◆ Exercise:
Output the entries below without any alteration.
Input: Begin
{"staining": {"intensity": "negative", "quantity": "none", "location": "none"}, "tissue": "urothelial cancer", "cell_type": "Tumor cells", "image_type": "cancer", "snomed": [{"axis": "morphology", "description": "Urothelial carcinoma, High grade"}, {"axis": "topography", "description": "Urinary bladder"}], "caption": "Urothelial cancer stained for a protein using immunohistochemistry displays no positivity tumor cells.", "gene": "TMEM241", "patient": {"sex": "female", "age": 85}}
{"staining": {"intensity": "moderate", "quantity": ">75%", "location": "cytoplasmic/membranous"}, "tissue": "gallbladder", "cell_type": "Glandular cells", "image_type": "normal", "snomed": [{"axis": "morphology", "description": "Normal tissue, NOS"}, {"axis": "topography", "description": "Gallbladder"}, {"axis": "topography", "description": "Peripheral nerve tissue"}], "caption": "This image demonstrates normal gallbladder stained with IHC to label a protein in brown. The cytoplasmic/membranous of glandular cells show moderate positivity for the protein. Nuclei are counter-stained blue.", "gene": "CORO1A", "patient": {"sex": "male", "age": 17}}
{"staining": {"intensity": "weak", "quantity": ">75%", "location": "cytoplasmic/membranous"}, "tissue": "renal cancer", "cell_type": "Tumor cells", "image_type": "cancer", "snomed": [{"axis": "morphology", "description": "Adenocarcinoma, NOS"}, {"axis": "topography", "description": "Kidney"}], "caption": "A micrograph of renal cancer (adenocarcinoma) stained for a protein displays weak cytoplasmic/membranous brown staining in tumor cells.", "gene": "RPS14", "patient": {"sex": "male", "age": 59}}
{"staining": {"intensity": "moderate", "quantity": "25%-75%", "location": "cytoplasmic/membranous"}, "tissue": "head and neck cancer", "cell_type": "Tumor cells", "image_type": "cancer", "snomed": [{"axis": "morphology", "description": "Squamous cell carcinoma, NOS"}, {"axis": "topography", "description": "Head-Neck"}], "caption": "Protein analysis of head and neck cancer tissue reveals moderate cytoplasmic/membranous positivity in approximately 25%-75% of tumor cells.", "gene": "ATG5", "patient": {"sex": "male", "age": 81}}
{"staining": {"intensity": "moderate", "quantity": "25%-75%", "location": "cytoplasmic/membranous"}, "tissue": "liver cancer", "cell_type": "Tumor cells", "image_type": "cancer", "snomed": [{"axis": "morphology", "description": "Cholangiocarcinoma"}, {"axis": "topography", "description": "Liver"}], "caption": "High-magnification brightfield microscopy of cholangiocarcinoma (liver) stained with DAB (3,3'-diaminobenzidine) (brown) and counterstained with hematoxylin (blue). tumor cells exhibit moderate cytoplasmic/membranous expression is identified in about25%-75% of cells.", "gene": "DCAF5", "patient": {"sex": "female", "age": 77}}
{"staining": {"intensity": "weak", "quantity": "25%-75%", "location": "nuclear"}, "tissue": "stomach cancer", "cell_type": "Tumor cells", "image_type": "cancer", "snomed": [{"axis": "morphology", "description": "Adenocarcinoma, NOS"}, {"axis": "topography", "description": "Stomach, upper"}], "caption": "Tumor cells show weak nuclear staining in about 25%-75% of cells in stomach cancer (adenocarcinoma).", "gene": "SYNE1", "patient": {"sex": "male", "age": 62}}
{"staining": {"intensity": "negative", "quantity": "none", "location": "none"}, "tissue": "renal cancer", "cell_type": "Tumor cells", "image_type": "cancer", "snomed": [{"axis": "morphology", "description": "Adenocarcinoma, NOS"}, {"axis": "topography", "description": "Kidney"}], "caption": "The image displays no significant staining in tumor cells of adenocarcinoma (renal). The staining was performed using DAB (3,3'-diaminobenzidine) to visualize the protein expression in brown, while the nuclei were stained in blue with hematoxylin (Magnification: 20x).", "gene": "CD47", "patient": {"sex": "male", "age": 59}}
Input: End
◆ Your solution:
{"staining": {"intensity": "negative", "quantity": "none", "location": "none"}, "tissue": "urothelial cancer", "cell_type": "Tumor cells", "image_type": "cancer", "snomed": [{"axis": "morphology", "description": "Urothelial carcinoma, High grade"}, {"axis": "topography", "description": "Urinary bladder"}], "caption": "Urothelial cancer stained for a protein using immunohistochemistry displays no positivity tumor cells.", "gene": "TMEM241", "patient": {"sex": "female", "age": 85}}
{"staining": {"intensity": "moderate", "quantity": ">75%", "location": "cytoplasmic/membranous"}, "tissue": "gallbladder", "cell_type": "Glandular cells", "image_type": "normal", "snomed": [{"axis": "morphology", "description": "Normal tissue, NOS"}, {"axis": "topography", "description": "Gallbladder"}, {"axis": "topography", "description": "Peripheral nerve tissue"}], "caption": "This image demonstrates normal gallbladder stained with IHC to label a protein in brown. The cytoplasmic/membranous of glandular cells show moderate positivity for the protein. Nuclei are counter-stained blue.", "gene": "CORO1A", "patient": {"sex": "male", "age": 17}}
{"staining": {"intensity": "weak", "quantity": ">75%", "location": "cytoplasmic/membranous"}, "tissue": "renal cancer", "cell_type": "Tumor cells", "image_type": "cancer", "snomed": [{"axis": "morphology", "description": "Adenocarcinoma, NOS"}, {"axis": "topography", "description": "Kidney"}], "caption": "A micrograph of renal cancer (adenocarcinoma) stained for a protein displays weak cytoplasmic/membranous brown staining in tumor cells.", "gene": "RPS14", "patient": {"sex": "male", "age": 59}}
{"staining": {"intensity": "moderate", "quantity": "25%-75%", "location": "cytoplasmic/membranous"}, "tissue": "head and neck cancer", "cell_type": "Tumor cells", "image_type": "cancer", "snomed": [{"axis": "morphology", "description": "Squamous cell carcinoma, NOS"}, {"axis": "topography", "description": "Head-Neck"}], "caption": "Protein analysis of head and neck cancer tissue reveals moderate cytoplasmic/membranous positivity in approximately 25%-75% of tumor cells.", "gene": "ATG5", "patient": {"sex": "male", "age": 81}}
{"staining": {"intensity": "moderate", "quantity": "25%-75%", "location": "cytoplasmic/membranous"}, "tissue": "liver cancer", "cell_type": "Tumor cells", "image_type": "cancer", "snomed": [{"axis": "morphology", "description": "Cholangiocarcinoma"}, {"axis": "topography", "description": "Liver"}], "caption": "High-magnification brightfield microscopy of cholangiocarcinoma (liver) stained with DAB (3,3'-diaminobenzidine) (brown) and counterstained with hematoxylin (blue). tumor cells exhibit moderate cytoplasmic/membranous expression is identified in about25%-75% of cells.", "gene": "DCAF5", "patient": {"sex": "female", "age": 77}}
{"staining": {"intensity": "weak", "quantity": "25%-75%", "location": "nuclear"}, "tissue": "stomach cancer", "cell_type": "Tumor cells", "image_type": "cancer", "snomed": [{"axis": "morphology", "description": "Adenocarcinoma, NOS"}, {"axis": "topography", "description": "Stomach, upper"}], "caption": "Tumor cells show weak nuclear staining in about 25%-75% of cells in stomach cancer (adenocarcinoma).", "gene": "SYNE1", "patient": {"sex": "male", "age": 62}}
{"staining": {"intensity": "negative", "quantity": "none", "location": "none"}, "tissue": "renal cancer", "cell_type": "Tumor cells", "image_type": "cancer", "snomed": [{"axis": "morphology", "description": "Adenocarcinoma, NOS"}, {"axis": "topography", "description": "Kidney"}], "caption": "The image displays no significant staining in tumor cells of adenocarcinoma (renal). The staining was performed using DAB (3,3'-diaminobenzidine) to visualize the protein expression in brown, while the nuclei were stained in blue with hematoxylin (Magnification: 20x).", "gene": "CD47", "patient": {"sex": "male", "age": 59}}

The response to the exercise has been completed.